Parmi les 16.500 manifestants dans le chef-lieu de la Gironde (plus de quatre fois plus selon les organisateurs), une petite délégation locale du RN a fait le déplacement, mais se tient sur un trottoir à l'écart.
"Si on était plus nombreux et si on avait fédéré un groupe, les banderoles, pourquoi pas, mais est-ce qu'on aurait été respectés comme, nous, on respecte les gens de gauche? Je ne crois pas", estime un militant lepéniste anonyme selon qui, "un manifestant sur deux dans le défilé vote RN", en prenant pour preuve les résultats des "dernières législatives".
- "Contre tout ce gouvernement" -
"Cette réforme est injuste: travailler jusqu'à 64 ans, ce ne sera pas possible dans les métiers pénibles", scande dans les rues de Toulouse une autre sympathisante RN, "bientôt encartée", qui ne souhaite pas donner son nom.
Et, selon cette mère de famille, "rien ne justifie la diabolisation du RN.
A Lille, Domitille, qui n'a pas non plus souhaité donner son patronyme, en appelle à la "convergence" et "l'unité", en reconnaissant que "ça n'est pas (sa) première manifestation".
Manteau de fourrure blanc et bottes en cuir, la quinquagénaire manifeste seule, drapeau français marqué d'une croix de Lorraine en main. "Quel que soit notre parti ou nos idées politiques, qu'on soit de gauche, ou de droite, il faut dire non à ce qu'on veut nous imposer", explique celle qui a voté Le Pen à la présidentielle et qui se dit "contre cette réforme" et, "plus globalement, contre tout ce gouvernement".
- "Au-delà des partis" -
Mardi, Marine Le Pen a assuré se "réjouir" et "soutenir" la "mobilisation qui s'exprime", tout en jugeant "naturel que les élus du RN s'opposent à l'Assemblée nationale" et non dans la rue. Où ils pourraient rencontrer une forme d'hostilité, le patron de la CGT Philippe Martinez leur recommandant "vigoureusement de ne pas venir" car ils "n'étaient pas les bienvenus".
Reste que la forte impopularité du projet de réforme et le succès des deux journées de mobilisation interroge certains cadres du parti sur la doctrine fixée il y a un mois, inquiets de se faire chiper le titre de premier opposant par les troupes de gauche.
A Dunkerque, le conseiller municipal et régional RN Adrien Nave défilait pour la deuxième fois en quinze jours, drapeau français en main, entouré d'une quinzaine de militants.
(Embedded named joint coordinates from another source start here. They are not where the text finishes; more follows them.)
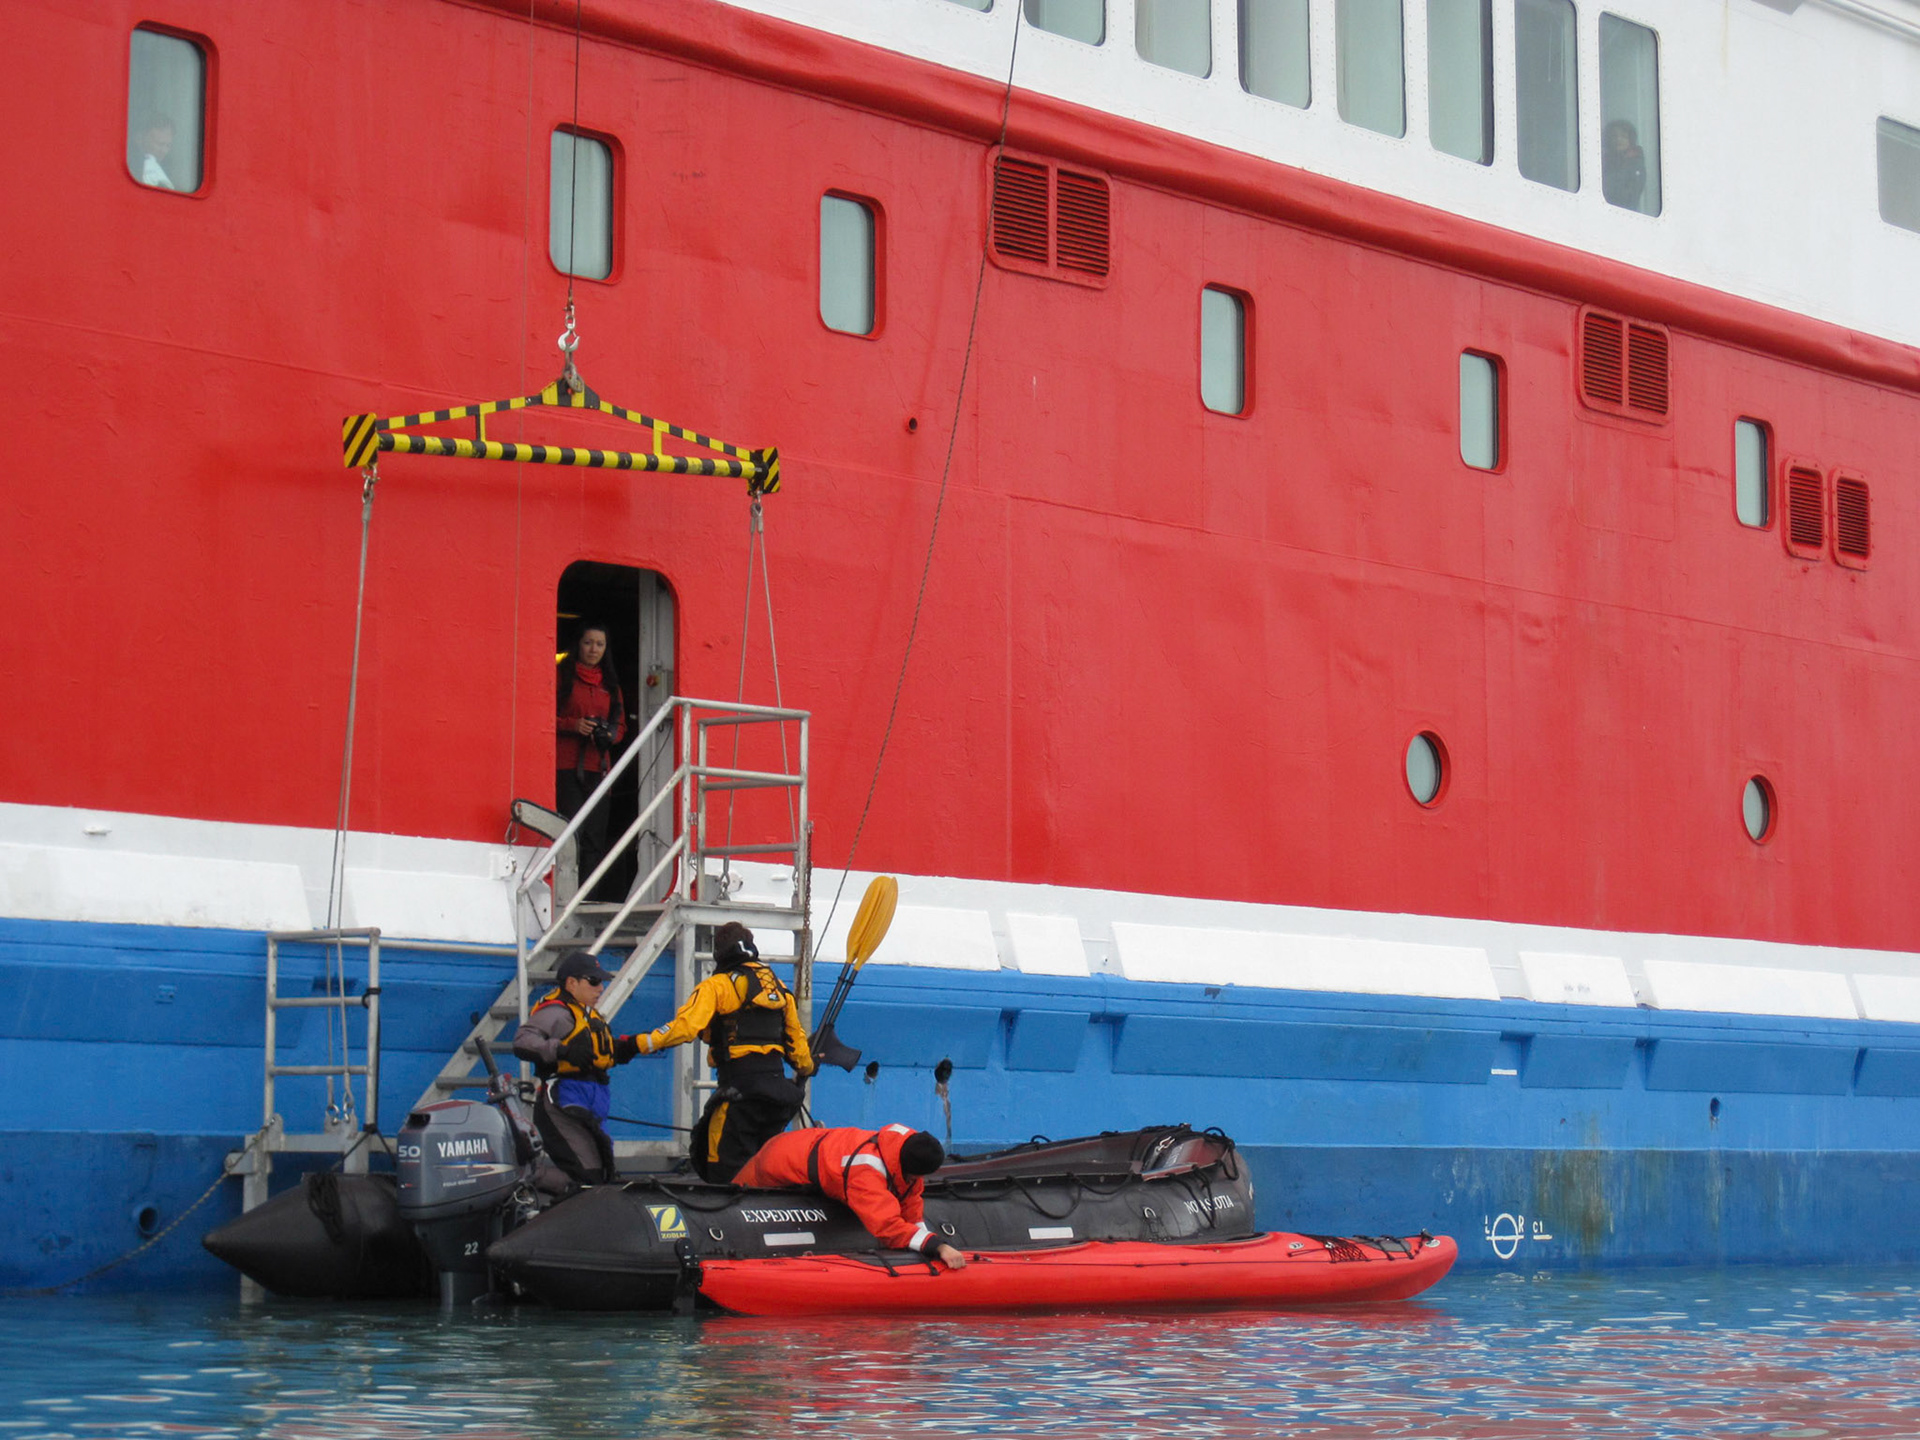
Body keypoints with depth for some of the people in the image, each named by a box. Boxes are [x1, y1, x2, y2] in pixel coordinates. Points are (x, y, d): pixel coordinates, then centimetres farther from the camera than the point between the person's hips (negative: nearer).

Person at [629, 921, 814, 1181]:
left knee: (725, 1167, -8)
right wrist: (806, 1068, 41)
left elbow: (686, 1026, -16)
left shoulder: (717, 986, -1)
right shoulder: (778, 987, 18)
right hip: (776, 1080, 7)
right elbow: (796, 1035, 24)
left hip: (740, 1086, -7)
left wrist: (642, 1043, -14)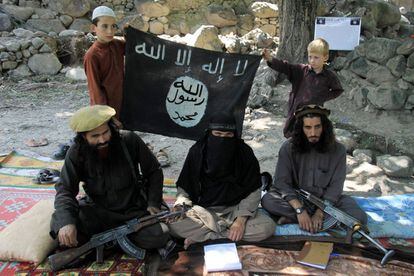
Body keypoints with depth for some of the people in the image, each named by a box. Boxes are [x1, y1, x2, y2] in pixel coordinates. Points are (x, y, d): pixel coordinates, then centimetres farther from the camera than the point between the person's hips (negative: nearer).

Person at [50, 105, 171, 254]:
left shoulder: (130, 141, -12)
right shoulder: (76, 153, -10)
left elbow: (154, 171, 1)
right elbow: (64, 190, -13)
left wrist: (153, 203, -7)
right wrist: (66, 222, -31)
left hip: (134, 211, 0)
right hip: (97, 212, 0)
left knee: (159, 237, -25)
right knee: (58, 223, -25)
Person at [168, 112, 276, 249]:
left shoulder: (245, 154, -9)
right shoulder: (197, 152, -8)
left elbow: (253, 191, -6)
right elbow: (184, 187, 3)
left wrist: (241, 219, -18)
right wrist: (180, 206, -16)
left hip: (235, 209, 1)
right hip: (203, 210, -1)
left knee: (268, 226, -26)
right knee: (173, 225, -26)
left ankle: (200, 236, -19)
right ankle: (226, 232, -16)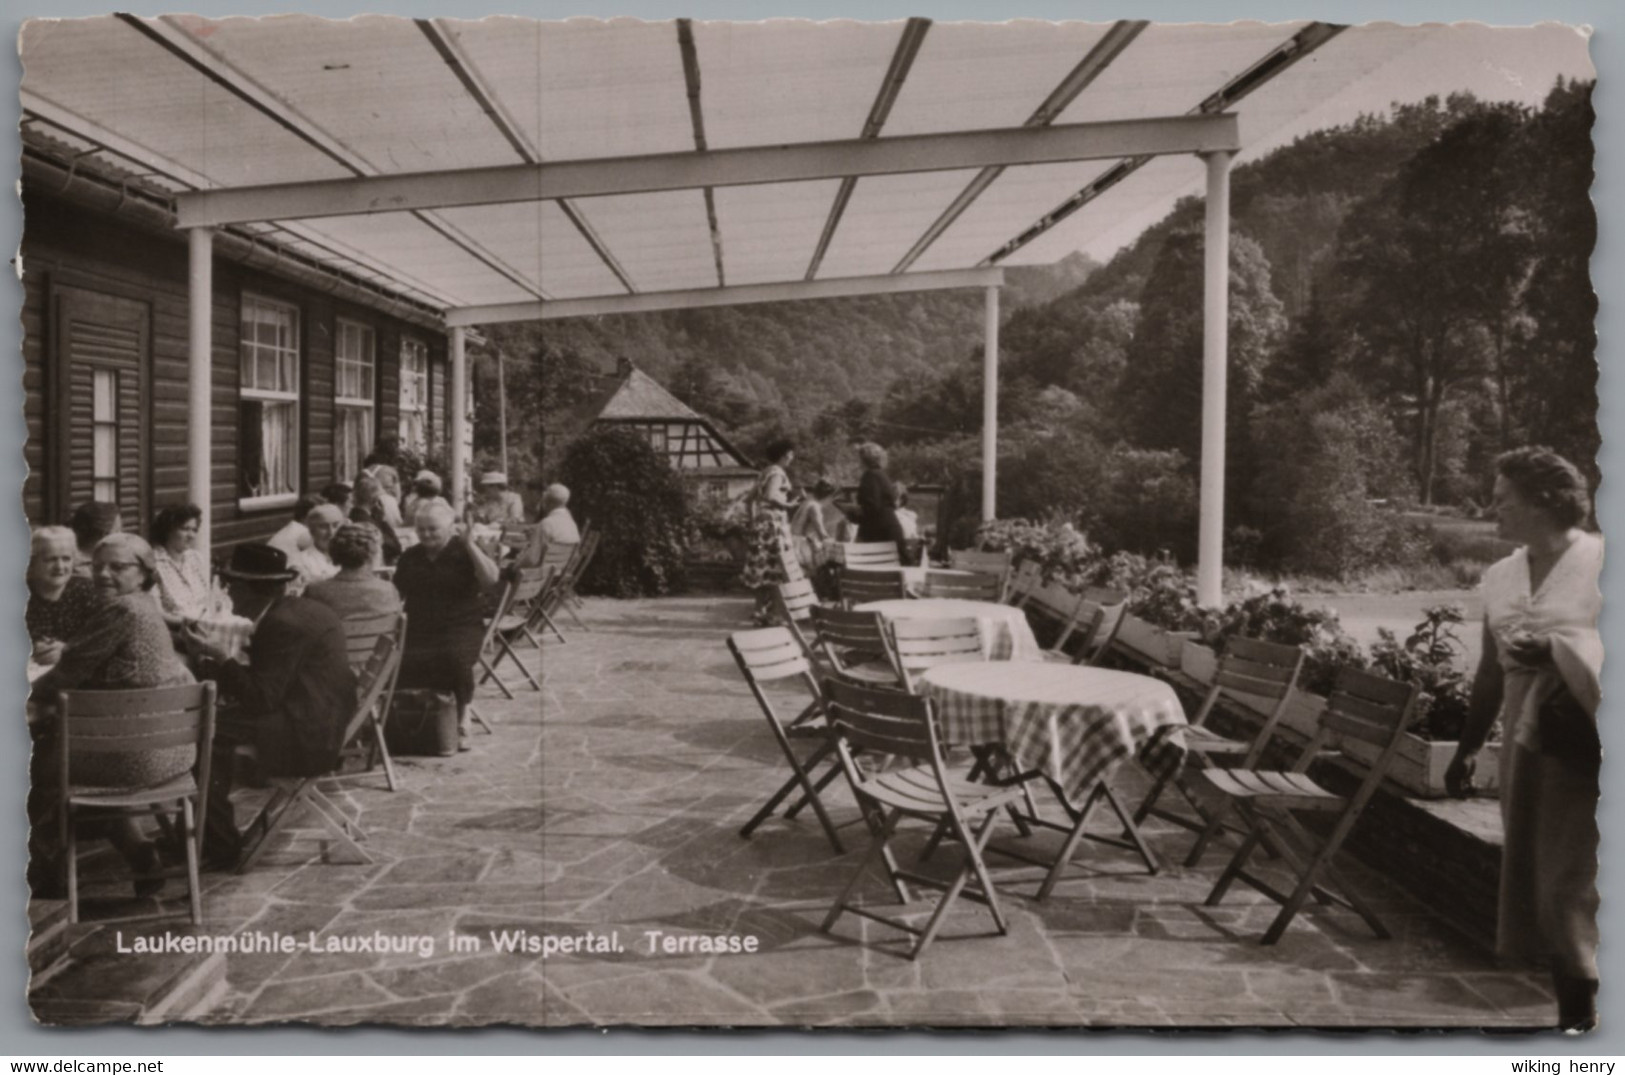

Certes, ce pompier volontaire de 31 ans reconnaît que Marine Le Pen ne "voulait pas s'associer aux centrales syndicales qui appellent à manifester alors qu'elles ont fait élire Emmanuel Macron". Mais "ça ne (lui) pose pas de problème, dans le sens ou il y a énormément de personnes qui sont syndiquées qui n'ont pas voté Emmanuel Macron et qui manifestent à raison et avec conviction car ils pensent que c'est une réforme injuste".
Le même appelle à ce que la contestation aille "au-delà des partis": "A un moment donné, il faut faire preuve d'intelligence et montrer une unité face à cette réforme".